Once you’ve identified your limiting belief, the next step is to assess whether it’s true or not. Maybe you really are bad at managing money. Maybe you really do weigh more than is healthy. But maybe not. Maybe you aren’t lazy, or undisciplined, or hopeless at relationships.
The first step is to ask: “Is this true?”
Your first response may be “Of course it is!” And then you’ll be tempted to list all the evidence that supports this limiting belief.
Take me and pancakes. At first, I say, yes, of course I can’t make pancakes. I mean, I see my underdone and burned pancakes all the time. And then I was forced to confront my beliefs when we needed someone to make pancakes at Love Wins Community Engagement Center where I volunteer. I decided to step up and make the effort. At first, yes, my pancakes were a bit underdone. But as I went on, making literally dozens of pancakes, I got better. Not only did practice help, but I also had a griddle instead of a saute pan, and it turns out that really made a difference. Now I’m the designated pancake chef every Monday!
Part of my success comes from practice and proper tools. I had to make dozens of pancakes, and I had a griddle instead of a saute pan. But part of it comes from my ability to put limiting beliefs behind me. Instead of simply accepting that I can’t make pancakes, I was open to the possibility that my limiting belief wasn’t true.
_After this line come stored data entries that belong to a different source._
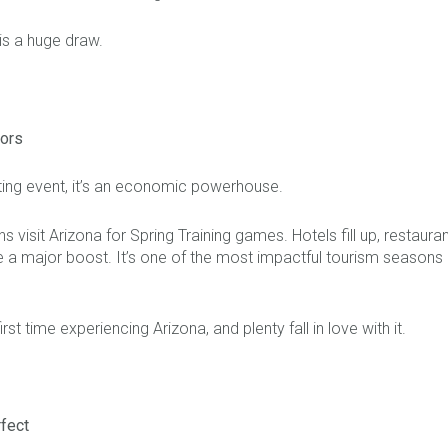
 is a huge draw.
tors
orting event, it’s an economic powerhouse.
s visit Arizona for Spring Training games. Hotels fill up, restaura
 a major boost. It’s one of the most impactful tourism seasons 
first time experiencing Arizona, and plenty fall in love with it.
rfect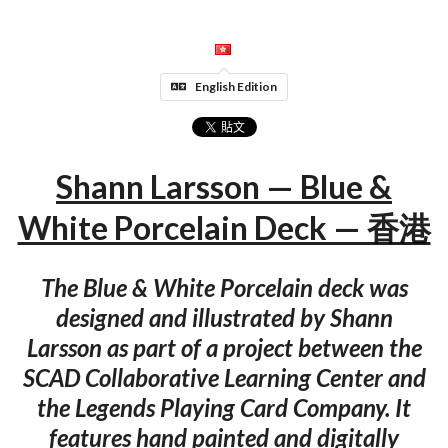
English Edition
Shann Larsson — Blue &
White Porcelain Deck — 香港
The Blue & White Porcelain deck was
designed and illustrated by Shann
Larsson as part of a project between the
SCAD Collaborative Learning Center and
the Legends Playing Card Company. It
features hand painted and digitally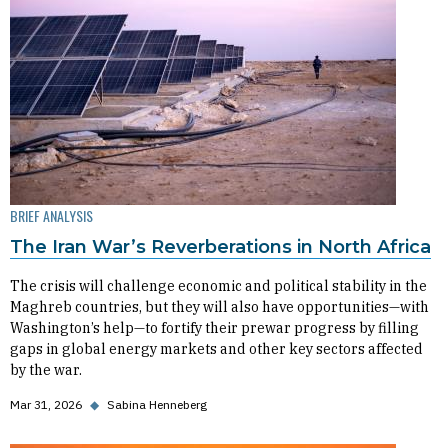
BRIEF ANALYSIS
The Iran War’s Reverberations in North Africa
The crisis will challenge economic and political stability in the
Maghreb countries, but they will also have opportunities—with
Washington’s help—to fortify their prewar progress by filling
gaps in global energy markets and other key sectors affected
by the war.
Mar 31, 2026
◆
Sabina Henneberg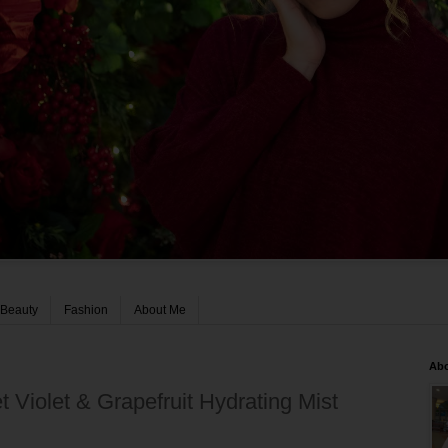
Beauty
Fashion
About Me
Ab
 Violet & Grapefruit Hydrating Mist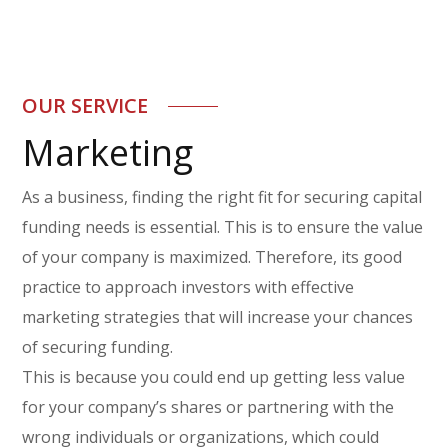
OUR SERVICE
Marketing
As a business, finding the right fit for securing capital
funding needs is essential. This is to ensure the value
of your company is maximized. Therefore, its good
practice to approach investors with effective
marketing strategies that will increase your chances
of securing funding.
This is because you could end up getting less value
for your company’s shares or partnering with the
wrong individuals or organizations, which could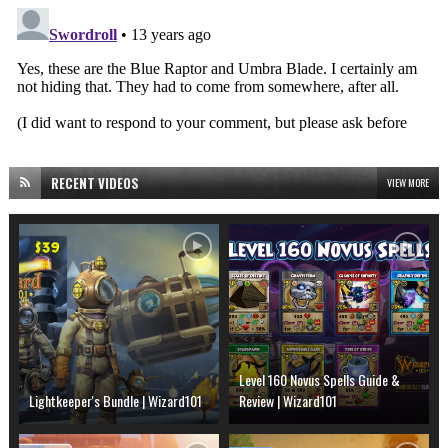
RECENT VIDEOS
VIEW MORE
Level 160 Novus Spells Guide &
Lightkeeper's Bundle | Wizard101
Review | Wizard101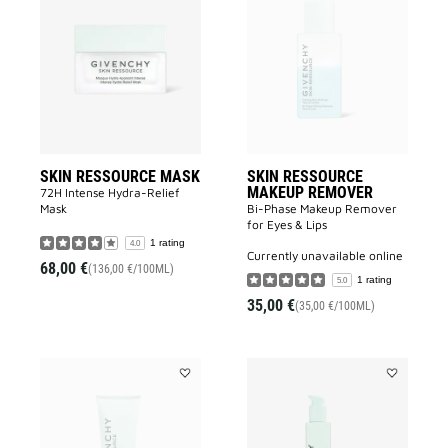
SKIN
SKIN
RESSOURCE
RESSOURC
MASK
MAKEUP
to
REMOVER
wishlist
to
wishlist
SKIN RESSOURCE MASK
SKIN RESSOURCE
MAKEUP REMOVER
72H Intense Hydra-Relief
Mask
Bi-Phase Makeup Remover
for Eyes & Lips
1 rating
4.0
currently unavailable online
68,00 €
(136,00 €/100ML)
1 rating
5.0
35,00 €
(35,00 €/100ML)
Add
Add
SKIN
SKIN
RESSOURCE
RESSOURC
CLEANSER
LOTION
to
to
Maybe I really could make pancakes!
This is why it’s essential to ask “Is my limiting belief true?” You will never be able to overcome your limiting belief if you don’t first address the truth or lie behind it.
This question is often complicated by the generalized or subjective language that we use in limiting beliefs. If you have a specific belief, like “I can’t make pancakes,” it’s pretty easy. But if your belief is “I’m fat,” or “I’m terrible at budgeting,” it gets more challenging to answer whether this is true or not.
The key here is to get really specific. Instead of “I’m fat,” state how many pounds over your ideal weight you are. Instead of “I can’t wear dresses,” say “I’ve never found a dress that looks good on me.” Once you’ve refined the limiting belief into a specific statement, then assess if it’s objectively true.
Maybe your limiting belief is “I’m just not a girly girl.” When you start to analyze that, other limiting beliefs will spill out. Beliefs like: “I don’t have pretty hair,” “My boobs are too small,” “I don’t like other women,” “Women’s clothes are stupid and constricting,” “I’m not a helpless princess.”
You can see how this one simple question begins to open up a host of related and connected concerns. And once you’ve identified and written them all down, go back and ask “Is it true” for each statement.